A voice within him answered. "Even so, is it not still yourself?"
He stared after the meteor track. There was a conception here that he had not dreamed of.
It seemed best to keep still upon the rock. He sat in inner wonder. There was a sense of purity, of a fresh coolness not physical, of awe. He was in presence of something comprehensive, immortal.
"Is it myself? Then let it pour out and make of naught the old poison of myself!"
The perception could not hold. It flagged and sank, echoing down into the caves. He sat still and felt the old taskmaster stir. But this time he found strength to resist. There resulted, not the divine novelty and largeness of that one moment, but a kind of dim and bare desert waste of wide extent. And as it ate up all width, so it seemed timeless. Across this, like a person, unheralded, came and went two lines from "Richard III"
Clarence is come--false, fleeting, perjured Clarence, That stabbed me in the field by Tewksbury.
It went and left awareness of the desert. "False--fleeting--perjured...."
He saw himself as in mirrors.
The desert ached and became a place of thorns and briers and bewilderment. Then rose, like Antæus, the taskmaster. "_And what of all that--if I like life so?_"
Sense of the villa and the roses and the nightingales in the coverts--sense of wide, mobile sweeps and flowing currents inwashing, indrawing, pleasure-crafts great and small--desire and desire for desire--lust for sweetness, lust for salt--the rose to be plucked, the grapes to be eaten--and all for self, all for Ian....

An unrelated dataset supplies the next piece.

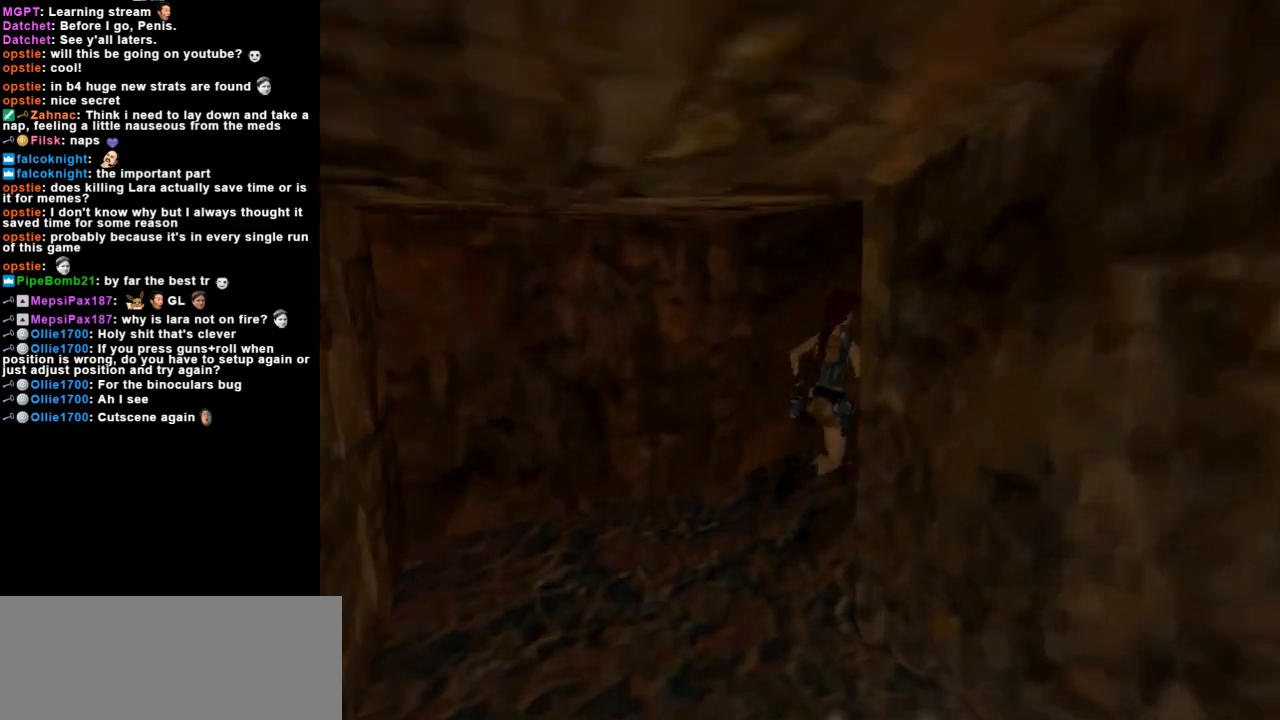
{"keys": ["look"], "events": [[167, "look", "down"], [233, "right", "up"]]}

He started up from the rock above Como, and turned to descend to the boat. That within him that set itself to make thin cloud of the taskmaster pulled him back as by the hair of the head and cast him down upon the rocky floor.
He lay still, half upon his face buried in the bend of his arm. He felt misery.

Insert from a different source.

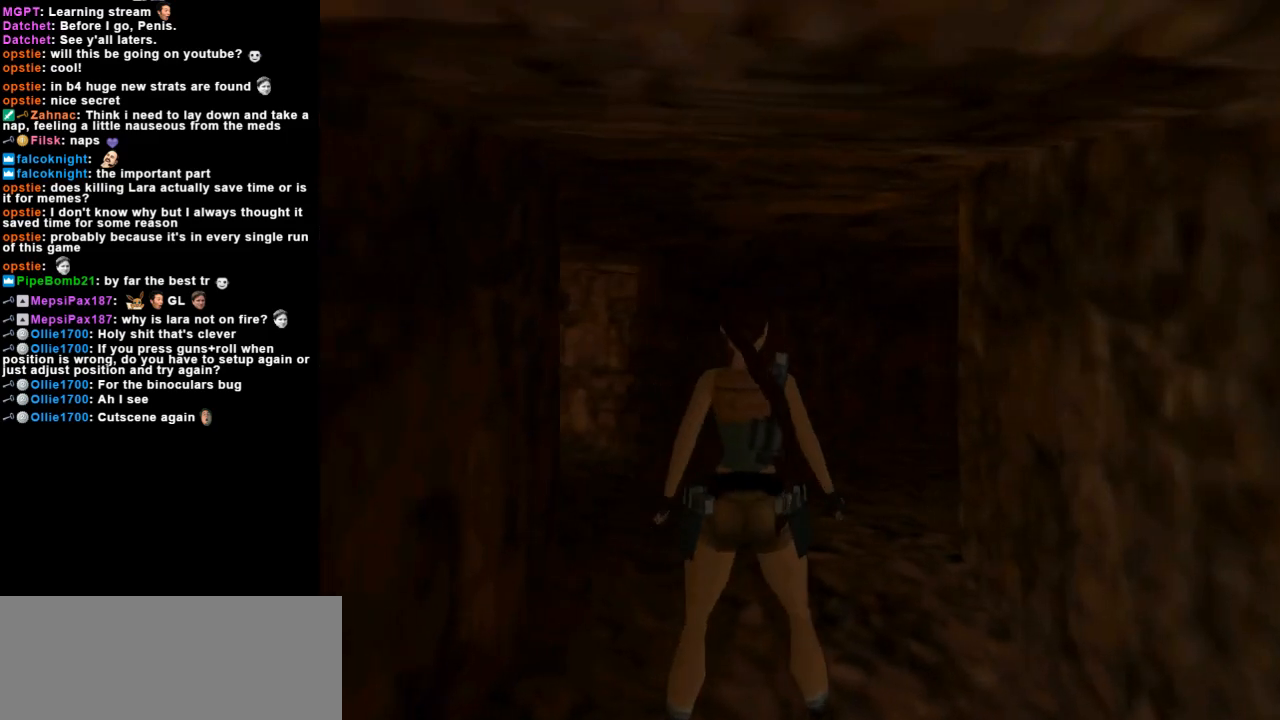
{"keys": ["left"], "events": [[400, "look", "up"], [467, "left", "down"]]}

"My soul is sick--a beggar--like to become an outcast!"
How long he lay here now he did not know. The nadir of night was passed, but there was cold and voidness, an abyss. He felt as one fallen from a great height long ago. "There is no help here! Let me only go to an eternal sleep--"
A wind began. In the east the sky grew whiter than elsewhere. There came a sword-blow from an unseen hand, ripping and tearing veils. _Elspeth--Elspeth Barrow!_
In a bitterness as of myrrh he came into touch with cleanness, purity, wholeness. Henceforth there was invisible light. Its first action was not to show him scorchingly the night of Egypt, but with the quietness of the whitening east to bring a larger understanding of Elspeth.